Question. Given non-negative real numbers $a,b,c$ such that $a^2+b^2+c^2=3.$ Prove that $$\sqrt{\frac{a+b}{4a+3}}+\sqrt{\frac{b+c}{4b+3}}+\sqrt{\frac{c+a}{4c+3}}\le 3\sqrt{\frac{2}{7}}.$$ I tried to use Cauchy-Schwarz and we need to prove $$\frac{a+b}{4a+3}+\frac{b+c}{4b+3}+\frac{c+a}{4c+3}\le \frac{6}{7},$$which is wrong.

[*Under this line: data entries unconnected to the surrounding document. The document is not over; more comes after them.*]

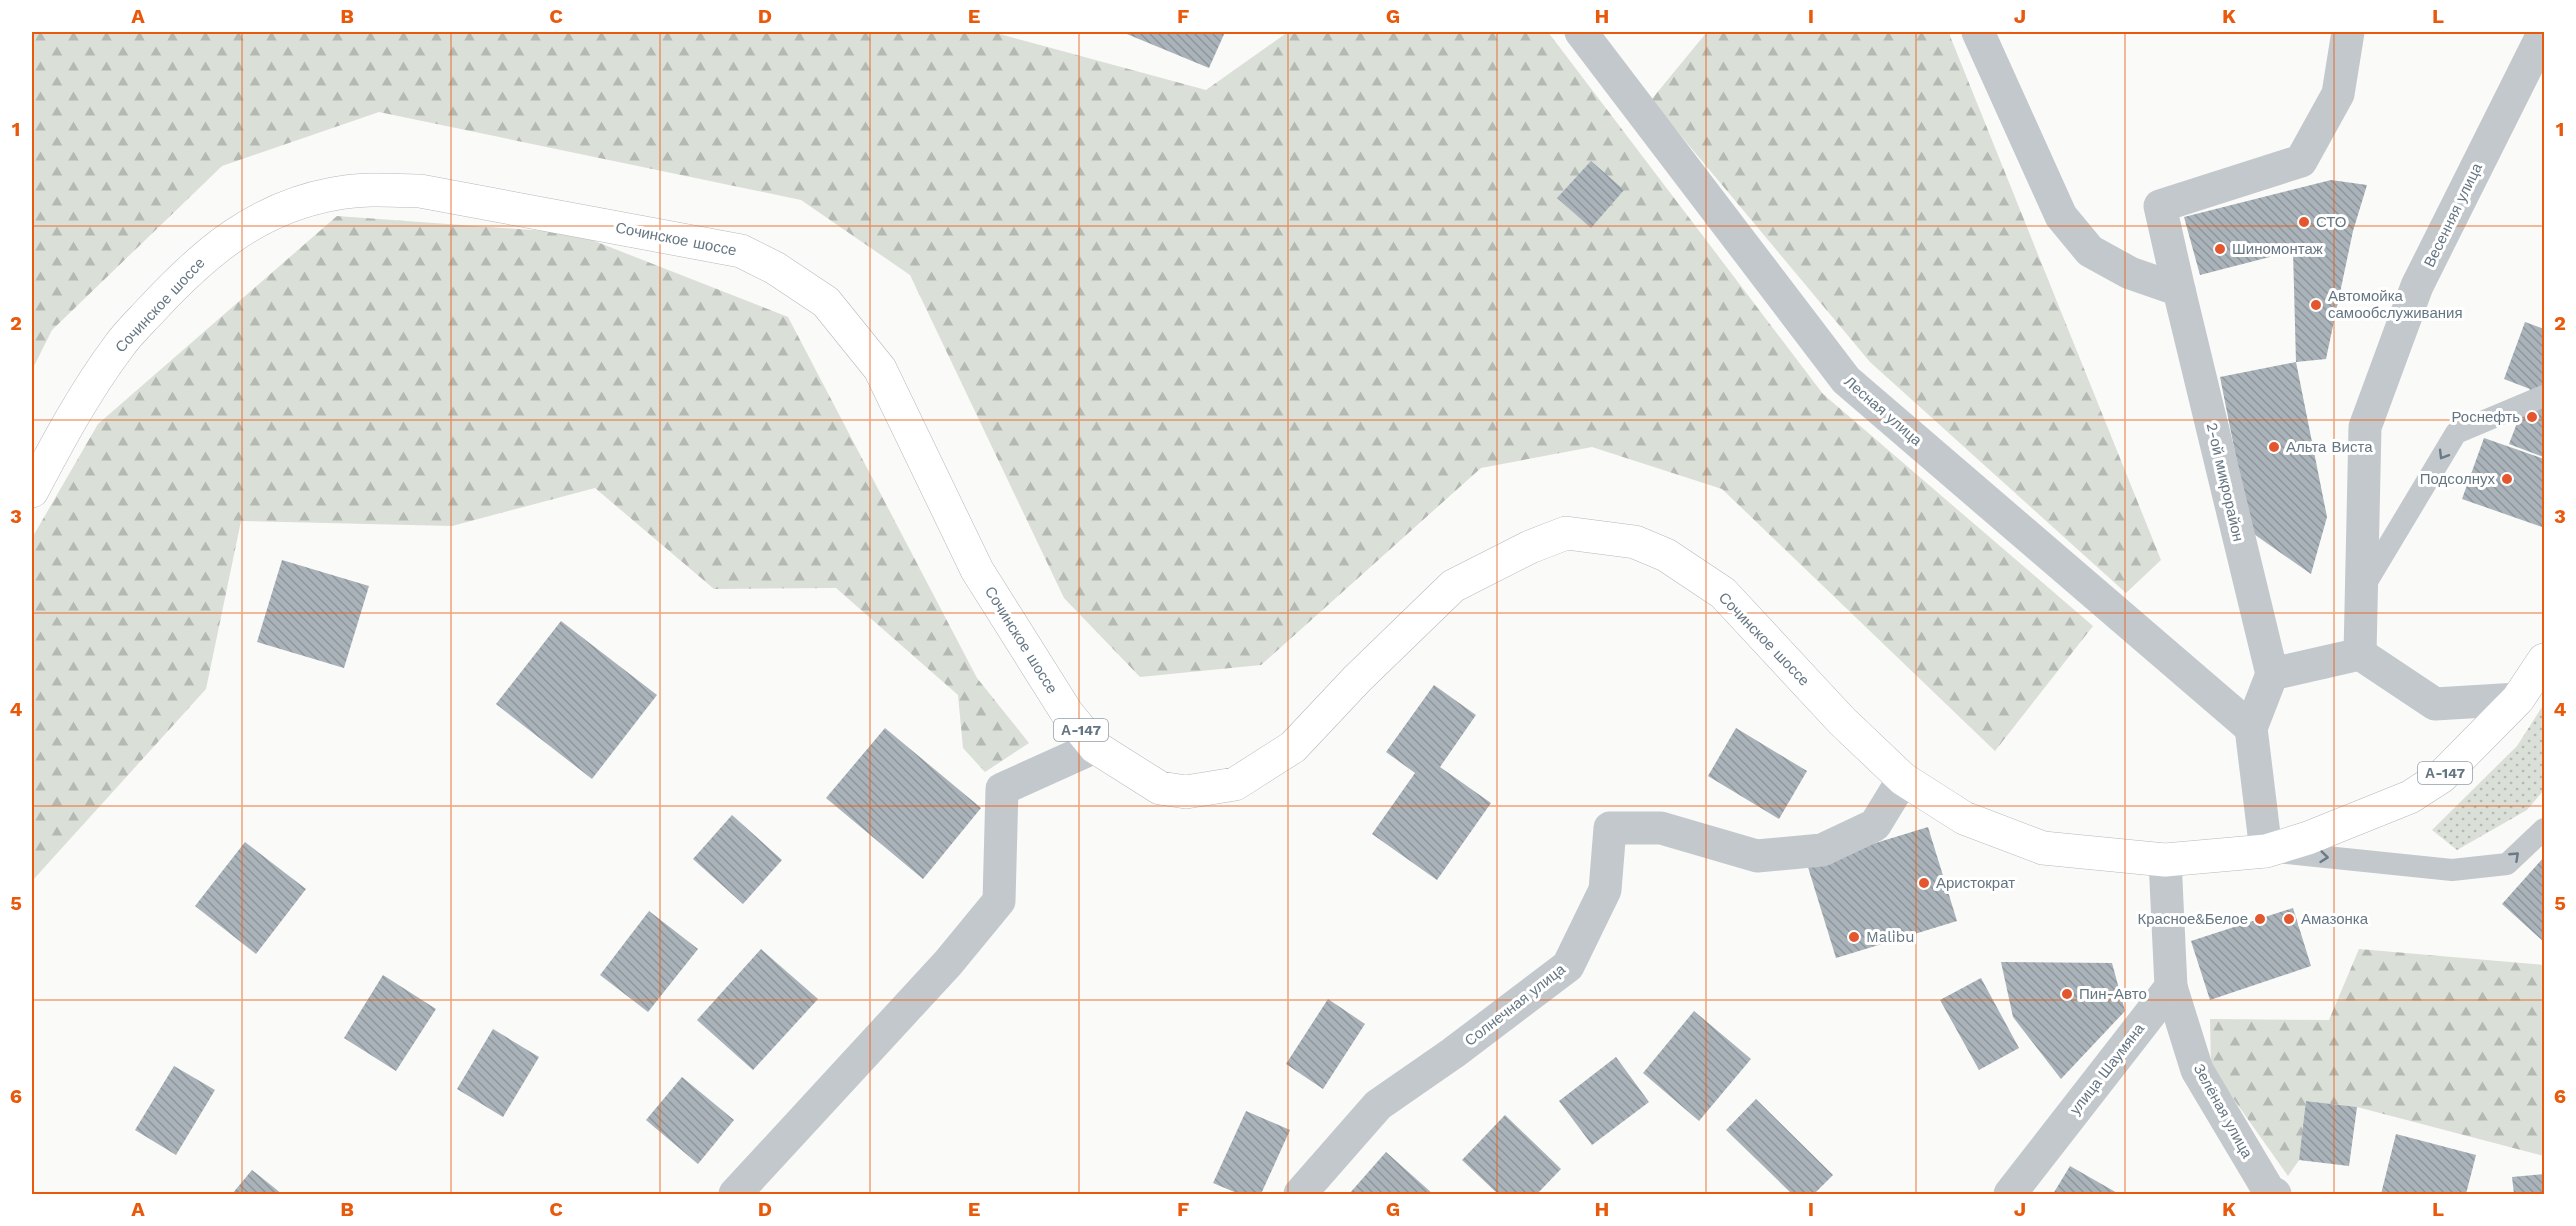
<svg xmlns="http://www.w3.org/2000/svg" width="2576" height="1226" font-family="'Work Sans',sans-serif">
  <defs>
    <pattern id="grass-dots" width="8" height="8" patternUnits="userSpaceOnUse" patternTransform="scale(1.5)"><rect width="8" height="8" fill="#dadfd7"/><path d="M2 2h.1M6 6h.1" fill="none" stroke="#b4b9b4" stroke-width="1.8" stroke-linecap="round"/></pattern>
    <pattern id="forest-firs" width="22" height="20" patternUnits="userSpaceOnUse" patternTransform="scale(1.5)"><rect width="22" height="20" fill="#dadfd7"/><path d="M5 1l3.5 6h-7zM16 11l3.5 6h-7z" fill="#b4b9b4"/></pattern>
    <pattern id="building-back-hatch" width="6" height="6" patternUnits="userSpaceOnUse" patternTransform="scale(1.5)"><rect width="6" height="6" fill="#aab3b9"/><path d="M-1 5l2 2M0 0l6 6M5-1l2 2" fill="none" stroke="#8e969c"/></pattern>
  </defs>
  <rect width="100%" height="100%" fill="#fafaf8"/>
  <path fill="url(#grass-dots)" d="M2544 704V790L2527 810 2457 850 2432 830 2517 746Z"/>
  <g fill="url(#forest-firs)">
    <path d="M32 32H992L1206 90 1288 32H1548L1823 394 2093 626 1995 751 1722 489 1592 447 1481 468 1261 665 1140 677 1064 598 910 275 801 200 379 112 222 166 52 330 32 370Z"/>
    <path d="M1707 32H1951L1950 36 2161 560 2126 593 1870 362 1651 100Z"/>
    <path d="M337 216 574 233 788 317 977 678 1029 743 985 772 963 748 958 695 836 588 714 589 595 488 452 526 241 521 206 689 32 881V538L98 424Z"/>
    <path d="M2359 949 2544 965V1156L2357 1107 2307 1101 2299 1160 2288 1176 2211 1067 2210 1019 2329 1020Z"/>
  </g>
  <g fill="url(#building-back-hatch)">
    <path d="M1122 32H1225L1209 68Z"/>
    <path d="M1591 161 1624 190 1591 228 1557 198Z"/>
    <path d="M2331 180 2367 185 2353 231 2326 359 2296 362 2293 251 2200 275 2184 217Z"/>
    <path d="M2525 322 2544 329 2543 457 2509 444 2530 389 2504 379Z"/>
    <path d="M2296 362 2327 517 2311 574 2251 532 2220 377Z"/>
    <path d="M2484 438 2544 459V519L2542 527 2462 499Z"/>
    <path d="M282 560 369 586 344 668 257 642Z"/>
    <path d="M561 621 657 695 592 779 496 704Z"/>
    <path d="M1434 685 1476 715 1440 767 1491 803 1437 880 1372 834 1415 773 1386 752Z"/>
    <path d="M885 728 981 808 923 879 826 798Z"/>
    <path d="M1736 728 1807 771 1779 819 1708 776Z"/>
    <path d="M732 815 782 860 743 904 693 859Z"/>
    <path d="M1928 827 1957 921 1836 958 1807 864Z"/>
    <path d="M245 842 306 889 256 954 195 906Z"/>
    <path d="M2544 857V942L2502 904Z"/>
    <path d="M2293 908 2311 966 2210 1000 2191 941Z"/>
    <path d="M649 911 698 949 648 1012 600 975Z"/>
    <path d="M761 949 818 999 753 1070 697 1020Z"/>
    <path d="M2001 962 2112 963 2125 1011 2061 1079 2013 1017Z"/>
    <path d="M383 975 436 1009 396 1071 344 1038Z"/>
    <path d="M1981 978 2019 1048 1979 1070 1940 1000Z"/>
    <path d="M1328 999 1365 1024 1323 1089 1286 1064Z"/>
    <path d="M1694 1011 1751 1059 1699 1121 1643 1073Z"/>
    <path d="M493 1029 539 1057 503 1117 457 1089Z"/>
    <path d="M1616 1057 1649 1102 1592 1145 1559 1101Z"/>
    <path d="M174 1066 215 1090 176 1155 135 1130Z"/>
    <path d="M682 1077 734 1120 698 1164 646 1120Z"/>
    <path d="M1756 1099 1833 1175 1814 1194H1792L1726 1130Z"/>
    <path d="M2306 1101 2357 1107 2349 1166 2299 1160Z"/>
    <path d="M1246 1111 1290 1130 1261 1194H1239L1213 1183Z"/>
    <path d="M1505 1115 1561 1169 1537 1194H1498L1462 1160Z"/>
    <path d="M2396 1134 2476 1155 2466 1194H2381Z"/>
    <path d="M1386 1152 1433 1194H1349Z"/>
    <path d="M2070 1166 2119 1194H2053Z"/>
    <path d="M252 1170 282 1194H232Z"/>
    <path d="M2544 1174V1194H2514L2512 1177Z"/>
  </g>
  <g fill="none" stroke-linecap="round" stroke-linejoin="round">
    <defs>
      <path id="highway" d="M32 491C58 442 85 391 119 346 128 333 141 321 152 309 203 254 256 208 333 194 362 188 390 190 420 191L741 251 775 268 826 302 880 369 977 570 1067 713 1095 747 1160 788 1186 792 1235 784 1293 747 1357 679 1453 586 1530 547 1566 533 1635 542 1666 555 1723 593 1842 721 1903 779 1964 818 2043 848 2165 860 2266 851 2308 838 2410 797 2441 777 2518 699 2544 660"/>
    </defs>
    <use href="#highway" stroke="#b4b9bd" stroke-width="34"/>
    <g stroke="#c3c8cc" stroke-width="22">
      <path d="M2363 588 2456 433 2544 396"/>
      <path d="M2277 852 2452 870 2507 864 2544 829"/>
    </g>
    <g stroke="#c3c8cc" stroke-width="33">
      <path d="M1581 32 1846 380 2251 728"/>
      <path d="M1978 32 2061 216 2090 251 2130 273 2179 290 2272 674"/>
      <path d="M2179 290 2160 206 2301 161 2338 94 2348 32"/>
      <path d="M2360 654 2365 427 2417 286 2544 32"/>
      <path d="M2266 851 2251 728 2272 674 2360 654 2435 704 2518 699"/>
      <path d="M2171 987 2197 1070 2269 1191 2275 1194"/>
      <path d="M735 1194 948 963 999 901 1002 789 1095 747"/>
      <path d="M1300 1194 1378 1105 1453 1053 1568 966 1605 890 1610 828H1661L1757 856 1822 850 1875 825 1903 779"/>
      <path d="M2010 1194 2171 987 2165 860"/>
    </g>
    <use href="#highway" stroke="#fff" stroke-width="33"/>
  </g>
  <defs><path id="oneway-chevron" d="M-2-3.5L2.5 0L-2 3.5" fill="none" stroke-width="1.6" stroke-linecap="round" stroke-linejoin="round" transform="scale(1.5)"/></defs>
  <g stroke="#6a7a87">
    <use href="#oneway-chevron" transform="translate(2443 455) rotate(121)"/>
    <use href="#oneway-chevron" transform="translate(2515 856) rotate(-43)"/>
    <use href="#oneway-chevron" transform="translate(2324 857) rotate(6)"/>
  </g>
  <path fill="none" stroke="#e8590c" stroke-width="1.5" stroke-opacity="0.55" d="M242 32V1194M451 32V1194M660 32V1194M870 32V1194M1079 32V1194M1288 32V1194M1497 32V1194M1706 32V1194M1916 32V1194M2125 32V1194M2334 32V1194M32 226H2544M32 420H2544M32 613H2544M32 806H2544M32 1000H2544"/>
  <g fill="#e4572e" stroke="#fff" stroke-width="2">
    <circle cx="2304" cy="222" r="6"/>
    <circle cx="2220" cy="249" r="6"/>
    <circle cx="2316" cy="305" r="6"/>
    <circle cx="2532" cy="417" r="6"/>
    <circle cx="2274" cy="447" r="6"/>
    <circle cx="2507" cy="479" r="6"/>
    <circle cx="1924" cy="883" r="6"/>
    <circle cx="2260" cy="919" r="6"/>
    <circle cx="2289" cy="919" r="6"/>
    <circle cx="1854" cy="937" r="6"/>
    <circle cx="2067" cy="994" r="6"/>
  </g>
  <g text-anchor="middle" stroke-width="6" stroke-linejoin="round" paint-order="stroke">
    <g fill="#fff" stroke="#939fa8" stroke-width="1.5">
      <rect x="1054" y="719" width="54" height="22" rx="4.5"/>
      <rect x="2418" y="762" width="54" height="22" rx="4.5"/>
    </g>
    <g font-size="14" font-weight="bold" fill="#657683">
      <text x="1081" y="735">А-147</text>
      <text x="2445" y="778">А-147</text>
    </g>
    <g font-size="15" fill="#657683" stroke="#fff">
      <text transform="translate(2453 215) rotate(-64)" y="5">Весенняя улица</text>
      <text transform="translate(676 239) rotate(11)" y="5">Сочинское шоссе</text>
      <text transform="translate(160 305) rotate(-47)" y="5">Сочинское шоссе</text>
      <text transform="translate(1883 411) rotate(41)" y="5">Лесная улица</text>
      <text transform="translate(2225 482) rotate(77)" y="5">2-ой микрорайон</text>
      <text transform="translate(1764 639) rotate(46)" y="5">Сочинское шоссе</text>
      <text transform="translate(1021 640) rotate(58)" y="5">Сочинское шоссе</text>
      <text transform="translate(1515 1005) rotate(-38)" y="5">Солнечная улица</text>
      <text transform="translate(2107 1069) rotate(-52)" y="5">улица Шаумяна</text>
      <text transform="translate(2223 1111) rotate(61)" y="5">Зелёная улица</text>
    </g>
    <g font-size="15" fill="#657683" stroke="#fff" text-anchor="start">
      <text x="2316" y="227">СТО</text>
      <text x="2232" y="254">Шиномонтаж</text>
      <text x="2328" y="301">Автомойка<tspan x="2328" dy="17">самообслуживания</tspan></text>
      <text x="2520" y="422" text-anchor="end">Роснефть</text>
      <text x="2286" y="452">Альта Виста</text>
      <text x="2495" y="484" text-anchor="end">Подсолнух</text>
      <text x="1936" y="888">Аристократ</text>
      <text x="2248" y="924" text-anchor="end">Красное&amp;Белое</text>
      <text x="2301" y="924">Амазонка</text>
      <text x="1866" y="942">Malibu</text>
      <text x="2079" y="999">Пин-Авто</text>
    </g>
  </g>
  <rect width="2576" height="1226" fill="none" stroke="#ffffff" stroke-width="66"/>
  <rect x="33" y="33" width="2510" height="1160" fill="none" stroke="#e8590c" stroke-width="2"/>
  <g font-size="20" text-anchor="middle" font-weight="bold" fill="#e8590c">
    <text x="138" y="23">A</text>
    <text x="347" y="23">B</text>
    <text x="556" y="23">C</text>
    <text x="765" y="23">D</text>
    <text x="974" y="23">E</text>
    <text x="1183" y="23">F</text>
    <text x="1393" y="23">G</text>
    <text x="1602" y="23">H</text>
    <text x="1811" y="23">I</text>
    <text x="2020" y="23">J</text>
    <text x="2229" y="23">K</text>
    <text x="2438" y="23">L</text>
    <text x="16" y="136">1</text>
    <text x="2560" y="136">1</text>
    <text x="16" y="330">2</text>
    <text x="2560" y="330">2</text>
    <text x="16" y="523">3</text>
    <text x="2560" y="523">3</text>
    <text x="16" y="716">4</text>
    <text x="2560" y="716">4</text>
    <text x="16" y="910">5</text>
    <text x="2560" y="910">5</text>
    <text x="16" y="1103">6</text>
    <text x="2560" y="1103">6</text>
    <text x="138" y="1216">A</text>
    <text x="347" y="1216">B</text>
    <text x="556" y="1216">C</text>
    <text x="765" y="1216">D</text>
    <text x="974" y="1216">E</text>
    <text x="1183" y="1216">F</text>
    <text x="1393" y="1216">G</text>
    <text x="1602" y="1216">H</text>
    <text x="1811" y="1216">I</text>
    <text x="2020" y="1216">J</text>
    <text x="2229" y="1216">K</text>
    <text x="2438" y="1216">L</text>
  </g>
</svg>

I found countered example $a=\dfrac{\sqrt{390}}{20};b=\dfrac{9}{20};c=\dfrac{27}{20}$ that $$\frac{a+b}{4a+3}+\frac{b+c}{4b+3}+\frac{c+a}{4c+3}-\frac{6}{7}\approx 0.00295.$$ Hope to see some better ideas. Thank you.
By C-S $$\sum_{cyc}\sqrt{\frac{a+b}{4a+3}}\leq\sqrt{\sum_{cyc}\frac{a+b}{(4a+3)(4a+8b+3c)}\sum_{cyc}(4a+8b+3c)}$$ and it's enough to prove that: $$\sum_{cyc}\frac{a+b}{(4a+3)(4a+8b+3c)}\leq\frac{6}{35(a+b+c)},$$ which is true, but my proof of the last inequality is not so nice.